Ce transept, parfois plus étroit que la nef centrale, débordait latéralement les bas-côtés et formait donc une surface au sol voisine de 1 X 5. Les deux extrémités étaient parfois garnies de tribunes, comme à Saint-Pierre au Vatican et Saint-Paul-Hors-Les-Murs, et l'espace au sol, hors-tribune, se réduit à 1 X 4. En élévation, ce transept s'alignait sur la hauteur de la nef, ce qui donnait deux combles en pénétration, et le grand arc qui marquait la liaison nef-transept, facilitait l'installation des charpentes, mais il s'agit là du parti réservé aux grandes basiliques avec double bas-côtés. Dans la majorité des petites constructions, l'abside clôture directement la partie centrale de la nef.

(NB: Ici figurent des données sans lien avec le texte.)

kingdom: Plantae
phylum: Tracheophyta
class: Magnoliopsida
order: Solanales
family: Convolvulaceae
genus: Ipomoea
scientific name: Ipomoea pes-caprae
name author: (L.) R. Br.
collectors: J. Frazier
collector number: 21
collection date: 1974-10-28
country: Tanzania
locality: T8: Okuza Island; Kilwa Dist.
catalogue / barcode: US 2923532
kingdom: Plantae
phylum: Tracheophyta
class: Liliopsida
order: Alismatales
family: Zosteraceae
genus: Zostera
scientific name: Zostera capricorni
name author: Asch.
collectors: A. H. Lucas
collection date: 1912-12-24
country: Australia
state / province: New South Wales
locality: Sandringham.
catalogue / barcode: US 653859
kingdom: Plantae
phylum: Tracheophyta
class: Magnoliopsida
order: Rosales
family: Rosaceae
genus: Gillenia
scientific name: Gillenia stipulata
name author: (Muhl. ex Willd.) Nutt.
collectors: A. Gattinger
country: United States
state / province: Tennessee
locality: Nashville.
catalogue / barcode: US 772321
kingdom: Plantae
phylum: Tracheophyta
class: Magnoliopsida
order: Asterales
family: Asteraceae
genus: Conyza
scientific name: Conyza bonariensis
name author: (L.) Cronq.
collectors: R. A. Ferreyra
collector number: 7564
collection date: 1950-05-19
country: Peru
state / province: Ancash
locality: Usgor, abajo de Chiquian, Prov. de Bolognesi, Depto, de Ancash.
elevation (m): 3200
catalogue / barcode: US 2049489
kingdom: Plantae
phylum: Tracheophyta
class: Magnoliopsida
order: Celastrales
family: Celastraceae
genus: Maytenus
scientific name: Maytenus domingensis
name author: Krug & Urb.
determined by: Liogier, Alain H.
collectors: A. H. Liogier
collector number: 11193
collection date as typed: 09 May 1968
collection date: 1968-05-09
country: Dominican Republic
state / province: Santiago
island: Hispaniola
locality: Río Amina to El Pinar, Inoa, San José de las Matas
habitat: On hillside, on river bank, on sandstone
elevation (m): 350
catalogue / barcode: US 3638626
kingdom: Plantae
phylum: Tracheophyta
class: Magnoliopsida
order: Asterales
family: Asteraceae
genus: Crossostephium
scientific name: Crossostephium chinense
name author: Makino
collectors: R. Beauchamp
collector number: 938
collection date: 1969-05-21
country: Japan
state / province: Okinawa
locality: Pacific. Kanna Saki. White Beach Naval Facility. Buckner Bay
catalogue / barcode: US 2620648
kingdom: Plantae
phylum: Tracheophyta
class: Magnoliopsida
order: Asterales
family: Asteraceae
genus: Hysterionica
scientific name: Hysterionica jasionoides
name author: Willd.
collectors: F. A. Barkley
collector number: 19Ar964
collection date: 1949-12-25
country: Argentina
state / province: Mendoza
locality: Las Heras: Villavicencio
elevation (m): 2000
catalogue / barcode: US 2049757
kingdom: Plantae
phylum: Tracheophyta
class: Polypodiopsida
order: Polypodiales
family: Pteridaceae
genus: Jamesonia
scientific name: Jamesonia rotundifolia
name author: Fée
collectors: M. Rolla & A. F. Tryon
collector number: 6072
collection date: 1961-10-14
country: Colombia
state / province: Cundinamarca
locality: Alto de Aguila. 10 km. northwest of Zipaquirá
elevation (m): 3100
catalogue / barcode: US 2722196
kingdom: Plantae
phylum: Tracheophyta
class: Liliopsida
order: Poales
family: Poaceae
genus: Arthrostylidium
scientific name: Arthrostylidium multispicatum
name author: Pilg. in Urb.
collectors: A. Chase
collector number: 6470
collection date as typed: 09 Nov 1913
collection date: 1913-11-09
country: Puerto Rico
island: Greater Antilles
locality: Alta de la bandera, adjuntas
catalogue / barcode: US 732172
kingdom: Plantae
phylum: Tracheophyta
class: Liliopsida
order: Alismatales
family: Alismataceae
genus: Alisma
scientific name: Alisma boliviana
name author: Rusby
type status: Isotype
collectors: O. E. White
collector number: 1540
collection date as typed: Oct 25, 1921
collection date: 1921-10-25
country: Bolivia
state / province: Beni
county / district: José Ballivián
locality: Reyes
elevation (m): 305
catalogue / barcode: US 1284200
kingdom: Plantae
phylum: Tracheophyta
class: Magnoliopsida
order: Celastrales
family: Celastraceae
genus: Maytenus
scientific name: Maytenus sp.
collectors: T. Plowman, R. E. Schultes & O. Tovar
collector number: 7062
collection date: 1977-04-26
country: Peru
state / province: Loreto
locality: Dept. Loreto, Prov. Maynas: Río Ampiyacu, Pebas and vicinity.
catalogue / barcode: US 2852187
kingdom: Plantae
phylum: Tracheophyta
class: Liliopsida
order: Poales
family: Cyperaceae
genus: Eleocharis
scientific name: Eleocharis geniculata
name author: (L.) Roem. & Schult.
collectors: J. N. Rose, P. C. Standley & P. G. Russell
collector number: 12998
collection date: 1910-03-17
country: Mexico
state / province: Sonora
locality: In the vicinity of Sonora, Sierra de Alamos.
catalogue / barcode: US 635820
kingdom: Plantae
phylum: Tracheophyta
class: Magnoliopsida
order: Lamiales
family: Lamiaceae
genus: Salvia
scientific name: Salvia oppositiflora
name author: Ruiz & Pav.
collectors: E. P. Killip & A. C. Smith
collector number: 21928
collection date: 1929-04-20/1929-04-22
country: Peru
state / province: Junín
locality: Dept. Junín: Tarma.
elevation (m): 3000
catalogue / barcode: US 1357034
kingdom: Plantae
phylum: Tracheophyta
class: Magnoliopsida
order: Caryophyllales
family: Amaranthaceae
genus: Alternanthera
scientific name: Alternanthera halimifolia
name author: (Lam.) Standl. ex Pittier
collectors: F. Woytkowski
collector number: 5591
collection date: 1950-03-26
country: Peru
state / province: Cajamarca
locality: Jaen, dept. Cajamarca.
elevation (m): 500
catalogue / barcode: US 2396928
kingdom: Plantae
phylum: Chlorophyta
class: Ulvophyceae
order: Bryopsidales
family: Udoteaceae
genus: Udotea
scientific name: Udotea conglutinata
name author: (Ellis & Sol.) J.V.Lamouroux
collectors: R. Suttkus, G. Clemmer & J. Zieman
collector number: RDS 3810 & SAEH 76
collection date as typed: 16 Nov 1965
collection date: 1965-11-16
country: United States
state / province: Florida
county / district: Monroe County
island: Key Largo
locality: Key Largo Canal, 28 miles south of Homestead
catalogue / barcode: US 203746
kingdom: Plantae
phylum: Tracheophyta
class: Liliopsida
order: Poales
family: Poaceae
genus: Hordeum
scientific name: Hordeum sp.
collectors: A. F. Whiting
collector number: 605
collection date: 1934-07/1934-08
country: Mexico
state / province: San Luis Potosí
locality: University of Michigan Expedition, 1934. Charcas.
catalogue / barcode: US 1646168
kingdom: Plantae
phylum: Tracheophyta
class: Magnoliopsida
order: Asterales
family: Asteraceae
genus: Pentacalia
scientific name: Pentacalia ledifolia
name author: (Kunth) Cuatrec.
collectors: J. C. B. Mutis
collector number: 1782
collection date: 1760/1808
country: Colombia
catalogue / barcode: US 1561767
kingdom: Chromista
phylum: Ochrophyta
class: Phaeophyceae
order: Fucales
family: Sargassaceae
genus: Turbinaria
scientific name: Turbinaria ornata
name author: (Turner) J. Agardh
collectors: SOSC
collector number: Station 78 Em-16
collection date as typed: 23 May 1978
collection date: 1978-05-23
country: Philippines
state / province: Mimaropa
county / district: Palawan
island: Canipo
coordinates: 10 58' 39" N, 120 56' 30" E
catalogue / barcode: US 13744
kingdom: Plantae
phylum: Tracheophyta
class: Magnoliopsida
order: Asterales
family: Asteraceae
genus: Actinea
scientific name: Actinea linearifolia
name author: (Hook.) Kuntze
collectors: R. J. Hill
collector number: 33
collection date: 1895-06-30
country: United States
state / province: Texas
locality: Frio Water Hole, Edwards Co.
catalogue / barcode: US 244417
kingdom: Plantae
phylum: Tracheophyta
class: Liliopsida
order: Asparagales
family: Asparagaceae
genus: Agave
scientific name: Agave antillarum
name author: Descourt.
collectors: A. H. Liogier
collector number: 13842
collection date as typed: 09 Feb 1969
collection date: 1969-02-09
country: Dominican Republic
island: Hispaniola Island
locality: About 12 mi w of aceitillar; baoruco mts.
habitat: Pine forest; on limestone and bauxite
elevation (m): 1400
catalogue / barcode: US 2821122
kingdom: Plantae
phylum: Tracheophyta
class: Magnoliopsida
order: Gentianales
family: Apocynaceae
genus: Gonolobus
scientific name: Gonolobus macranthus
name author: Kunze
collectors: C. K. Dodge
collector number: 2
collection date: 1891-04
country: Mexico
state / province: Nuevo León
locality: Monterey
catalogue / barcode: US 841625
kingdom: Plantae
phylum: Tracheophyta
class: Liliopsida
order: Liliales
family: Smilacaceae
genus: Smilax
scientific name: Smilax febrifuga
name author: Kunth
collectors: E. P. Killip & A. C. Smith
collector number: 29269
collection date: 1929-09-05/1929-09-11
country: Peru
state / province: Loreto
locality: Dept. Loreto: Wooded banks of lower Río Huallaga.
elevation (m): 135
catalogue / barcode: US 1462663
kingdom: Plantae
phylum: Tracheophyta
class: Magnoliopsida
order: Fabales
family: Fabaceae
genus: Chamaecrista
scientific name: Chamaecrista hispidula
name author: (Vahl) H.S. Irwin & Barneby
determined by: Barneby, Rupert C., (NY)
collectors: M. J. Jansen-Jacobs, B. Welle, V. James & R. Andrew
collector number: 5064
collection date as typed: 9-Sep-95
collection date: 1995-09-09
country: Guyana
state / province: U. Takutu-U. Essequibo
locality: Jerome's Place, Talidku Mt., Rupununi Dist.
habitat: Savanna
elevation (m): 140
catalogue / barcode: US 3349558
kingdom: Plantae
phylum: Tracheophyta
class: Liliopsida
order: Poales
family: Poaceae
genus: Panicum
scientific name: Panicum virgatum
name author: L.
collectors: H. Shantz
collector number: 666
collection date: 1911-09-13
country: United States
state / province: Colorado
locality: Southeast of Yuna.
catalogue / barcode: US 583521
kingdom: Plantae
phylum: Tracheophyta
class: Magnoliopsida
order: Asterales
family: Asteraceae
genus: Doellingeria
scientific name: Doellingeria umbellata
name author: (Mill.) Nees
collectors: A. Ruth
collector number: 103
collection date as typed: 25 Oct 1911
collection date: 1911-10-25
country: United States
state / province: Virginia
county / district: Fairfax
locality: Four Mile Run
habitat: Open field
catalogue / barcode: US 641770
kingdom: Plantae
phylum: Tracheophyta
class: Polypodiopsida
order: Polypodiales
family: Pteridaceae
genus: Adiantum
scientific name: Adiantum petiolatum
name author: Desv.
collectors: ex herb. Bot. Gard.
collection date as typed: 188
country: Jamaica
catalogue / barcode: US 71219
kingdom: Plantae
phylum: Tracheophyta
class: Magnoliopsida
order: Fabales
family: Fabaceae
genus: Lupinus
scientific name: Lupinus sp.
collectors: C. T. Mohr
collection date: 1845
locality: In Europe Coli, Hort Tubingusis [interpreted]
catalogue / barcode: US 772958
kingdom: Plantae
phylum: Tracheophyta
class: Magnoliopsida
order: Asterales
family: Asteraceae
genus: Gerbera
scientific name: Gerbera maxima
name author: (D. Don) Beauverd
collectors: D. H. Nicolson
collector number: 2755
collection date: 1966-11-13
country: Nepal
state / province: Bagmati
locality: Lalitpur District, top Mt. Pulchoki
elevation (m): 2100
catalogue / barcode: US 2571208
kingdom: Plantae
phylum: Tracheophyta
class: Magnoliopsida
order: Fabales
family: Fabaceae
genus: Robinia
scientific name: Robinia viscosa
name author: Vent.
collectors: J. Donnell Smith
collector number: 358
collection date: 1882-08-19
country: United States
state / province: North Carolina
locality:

La basilique est un parti architectural mais également un concept esthétique. Le programme doit atteindre à la pureté dans le dépouillement. Vu de l'extérieur, rien ne doit venir troubler l'unité de volume et l'effet de puissance qui s'en dégage, tandis qu'à l'intérieur la richesse du décor ne doit pas troubler l'harmonie des différents niveaux régis par de savantes proportions. Les surfaces correspondant aux combles des bas-côtés sont accordées aux décorateurs; c'est le domaine des fresques, mosaïques et bas-reliefs, généralement des médaillons, tandis que les charpentes sont superbement garnies de caissons en bois sculpté, parfois du cèdre venu du Liban.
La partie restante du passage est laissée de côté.